Will Tap for Food

Now that I no longer have to commute to the heinous suburbs of northern Illinois, I’ve been spending a lot more time using public transportation to get around the city. I just think it’s the best way to really get to know a city. Although still a relatively recent transplant to Chicago, I am proud to call this town my home. We may be known as the Second City to most people, but Chicago will always be first in my book. That is, of course, unless that book contains a chapter called “Street Performers.”
For all of Chicago’s rich history, diverse cultural venues, fine dining establishments, and almost-champion sports teams, the city is sorely lacking in high-caliber street entertainment. Sure, you’ll run into the occasional folk singer, and there’s that one guy who has a violin duct-taped to a guitar so he can play both at once, but these are simply rare shining stars in a galaxy of mediocrity.
The last time I was in New York, I saw a full barbershop quartet on the subway singing a version of Coney Island Baby that elicited a standing ovation from the otherwise disengaged commuter crowd. And when I lived in Paris, there was a guy who would string a curtain between the two poles on the subway train and hold a fully orchestrated puppet show, replete with sound effects and costume changes. Now that’s street entertainment! I was more than happy to drop 20 francs in his hat for that show of raw talent.
For a city of three million people, you would think that we’d be able to at least somewhat compete with the likes of Paris and New York, but I am consistently disappointed by Chicago’s rag-tag bunch of street performers. I guess the final straw for me, probably because it hit so close to home, was when I was on my way to the Harold Washington Library a few weeks ago. I walked up the stairs from the El stop and passed a man who was tap dancing. I absentmindedly tossed a quarter into the cardboard box where he had crudely scribbled the words “Tips for Taps.”
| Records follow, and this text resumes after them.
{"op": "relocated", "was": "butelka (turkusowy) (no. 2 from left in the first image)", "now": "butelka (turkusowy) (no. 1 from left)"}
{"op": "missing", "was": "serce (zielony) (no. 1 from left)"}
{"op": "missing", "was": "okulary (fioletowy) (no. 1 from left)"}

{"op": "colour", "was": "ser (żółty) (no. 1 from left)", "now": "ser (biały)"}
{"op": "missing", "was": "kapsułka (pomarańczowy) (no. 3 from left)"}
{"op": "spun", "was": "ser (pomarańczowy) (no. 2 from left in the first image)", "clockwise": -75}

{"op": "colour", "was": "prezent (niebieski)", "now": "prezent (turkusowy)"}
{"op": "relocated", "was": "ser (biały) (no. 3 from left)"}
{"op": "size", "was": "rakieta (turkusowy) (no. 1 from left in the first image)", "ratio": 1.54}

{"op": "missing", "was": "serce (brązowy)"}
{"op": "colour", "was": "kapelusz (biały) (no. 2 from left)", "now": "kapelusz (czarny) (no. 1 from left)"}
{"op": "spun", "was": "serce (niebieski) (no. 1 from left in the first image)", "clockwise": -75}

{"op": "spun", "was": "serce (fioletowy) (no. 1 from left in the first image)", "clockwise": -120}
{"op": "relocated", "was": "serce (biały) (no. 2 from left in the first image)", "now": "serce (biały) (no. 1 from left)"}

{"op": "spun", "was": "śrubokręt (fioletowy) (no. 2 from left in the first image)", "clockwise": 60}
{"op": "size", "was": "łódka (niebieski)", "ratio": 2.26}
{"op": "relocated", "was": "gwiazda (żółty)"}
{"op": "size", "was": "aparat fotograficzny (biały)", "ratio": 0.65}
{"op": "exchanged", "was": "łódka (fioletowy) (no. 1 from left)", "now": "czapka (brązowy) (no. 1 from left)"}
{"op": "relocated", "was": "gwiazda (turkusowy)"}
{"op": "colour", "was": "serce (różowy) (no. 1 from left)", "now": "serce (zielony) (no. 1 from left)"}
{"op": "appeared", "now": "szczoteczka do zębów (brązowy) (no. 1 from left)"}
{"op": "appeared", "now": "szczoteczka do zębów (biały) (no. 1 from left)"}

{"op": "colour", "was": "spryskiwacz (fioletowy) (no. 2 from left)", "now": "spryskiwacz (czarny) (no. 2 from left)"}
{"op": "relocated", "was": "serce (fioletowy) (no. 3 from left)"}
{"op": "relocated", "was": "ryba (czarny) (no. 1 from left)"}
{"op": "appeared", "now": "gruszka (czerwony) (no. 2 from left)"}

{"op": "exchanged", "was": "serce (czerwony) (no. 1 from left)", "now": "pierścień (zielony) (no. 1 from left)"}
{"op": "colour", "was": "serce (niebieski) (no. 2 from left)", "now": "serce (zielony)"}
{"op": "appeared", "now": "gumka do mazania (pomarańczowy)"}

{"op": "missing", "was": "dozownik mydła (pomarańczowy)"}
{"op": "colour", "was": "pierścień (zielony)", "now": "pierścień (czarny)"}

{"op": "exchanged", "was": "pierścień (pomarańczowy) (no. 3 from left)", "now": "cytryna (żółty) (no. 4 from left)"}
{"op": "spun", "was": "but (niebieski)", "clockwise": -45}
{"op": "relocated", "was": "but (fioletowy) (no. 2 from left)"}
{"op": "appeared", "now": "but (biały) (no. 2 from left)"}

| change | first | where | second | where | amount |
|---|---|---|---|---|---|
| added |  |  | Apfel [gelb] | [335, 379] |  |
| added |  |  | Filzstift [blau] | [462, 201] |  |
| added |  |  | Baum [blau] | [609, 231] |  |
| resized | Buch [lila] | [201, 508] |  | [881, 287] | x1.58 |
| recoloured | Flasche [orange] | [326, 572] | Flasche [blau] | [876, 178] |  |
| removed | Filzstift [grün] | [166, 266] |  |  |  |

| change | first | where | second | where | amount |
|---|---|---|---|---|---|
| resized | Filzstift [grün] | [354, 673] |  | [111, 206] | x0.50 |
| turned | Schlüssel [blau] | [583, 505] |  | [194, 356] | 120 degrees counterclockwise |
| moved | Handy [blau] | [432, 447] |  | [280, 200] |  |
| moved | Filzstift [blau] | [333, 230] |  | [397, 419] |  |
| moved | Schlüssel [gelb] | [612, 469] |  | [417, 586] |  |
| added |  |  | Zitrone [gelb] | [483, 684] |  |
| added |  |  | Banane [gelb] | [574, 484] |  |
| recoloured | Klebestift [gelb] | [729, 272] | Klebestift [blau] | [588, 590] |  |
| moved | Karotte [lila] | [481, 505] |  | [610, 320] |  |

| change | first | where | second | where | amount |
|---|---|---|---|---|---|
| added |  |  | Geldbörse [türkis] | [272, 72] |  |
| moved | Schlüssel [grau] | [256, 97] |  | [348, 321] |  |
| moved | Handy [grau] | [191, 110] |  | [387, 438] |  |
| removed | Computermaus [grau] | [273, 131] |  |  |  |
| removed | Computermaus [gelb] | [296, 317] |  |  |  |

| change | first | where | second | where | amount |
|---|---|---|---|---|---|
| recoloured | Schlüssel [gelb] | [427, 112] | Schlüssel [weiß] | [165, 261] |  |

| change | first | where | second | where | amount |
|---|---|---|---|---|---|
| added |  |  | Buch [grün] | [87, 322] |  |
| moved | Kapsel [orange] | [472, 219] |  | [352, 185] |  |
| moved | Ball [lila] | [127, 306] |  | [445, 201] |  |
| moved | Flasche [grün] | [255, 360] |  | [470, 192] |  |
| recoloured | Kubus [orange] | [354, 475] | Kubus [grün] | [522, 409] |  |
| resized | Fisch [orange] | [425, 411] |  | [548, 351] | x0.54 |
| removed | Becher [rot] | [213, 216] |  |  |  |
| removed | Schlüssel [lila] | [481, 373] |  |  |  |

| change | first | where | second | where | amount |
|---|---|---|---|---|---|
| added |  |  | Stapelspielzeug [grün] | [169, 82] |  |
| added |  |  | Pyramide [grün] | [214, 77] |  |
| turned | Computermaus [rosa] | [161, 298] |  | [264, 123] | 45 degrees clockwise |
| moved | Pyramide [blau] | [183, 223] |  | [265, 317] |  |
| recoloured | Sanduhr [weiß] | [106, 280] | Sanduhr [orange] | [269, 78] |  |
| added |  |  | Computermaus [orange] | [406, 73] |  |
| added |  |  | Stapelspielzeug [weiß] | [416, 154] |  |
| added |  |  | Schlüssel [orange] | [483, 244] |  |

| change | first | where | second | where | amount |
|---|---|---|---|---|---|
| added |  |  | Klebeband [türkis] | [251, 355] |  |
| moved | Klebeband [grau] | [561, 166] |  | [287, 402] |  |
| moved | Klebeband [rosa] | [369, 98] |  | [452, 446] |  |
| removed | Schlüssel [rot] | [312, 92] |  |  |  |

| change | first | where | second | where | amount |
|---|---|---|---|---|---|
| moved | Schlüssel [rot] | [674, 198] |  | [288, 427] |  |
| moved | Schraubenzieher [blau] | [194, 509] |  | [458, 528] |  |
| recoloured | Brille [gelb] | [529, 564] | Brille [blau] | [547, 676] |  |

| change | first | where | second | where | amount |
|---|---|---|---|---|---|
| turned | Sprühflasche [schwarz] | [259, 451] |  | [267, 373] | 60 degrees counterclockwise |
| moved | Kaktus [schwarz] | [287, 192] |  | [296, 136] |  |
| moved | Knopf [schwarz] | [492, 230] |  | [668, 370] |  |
After I got about ten steps away, something made me turn back. Something just wasn’t right – wait a minute! He’s not really tap dancing! He’s just kind of scuffling his shoes on the pavement and flailing his arms around!
I went back to get a closer look, and he said, “Hey baby girl! How you doing?”
I cocked my head a little and said, “So… what exactly are you doing there?”
“Oh you like that, huh? I’m just doing a little something we call the time step.”
That’s when something snapped in me. Time step? He can’t possibly mean THE
time step. The same time step that is the rhythmic foundation of every major tap dance move ever created? Blasphemer – how dare he?!?
I tossed my backpack to the ground, slipped on my Capezio TeleTone II’s, stretched my calves a little, and:
STOMP – hop – step – fulap – step – STOMP – hop – step – fulap – step – STOMP (right hand juts out for the big finish)!
“Now that’s a time step. Give me back my quarter, you fraud!”
The small crowd that had gathered around us cheered, and applauded loudly. I eagerly collected their generous tips in my empty latte cup, until a police officer wandered over and asked to see my license for street performing. Of course, I didn’t even know such a thing existed, but apparently my pal Gene Smelly did, because he whipped his out faster than I could say police brutality.
Without saying a word, I walked over to the cardboard box, dumped all my earnings into my competitor’s coffer, and walked away slowly, the sound of applause still softly ringing in my ears.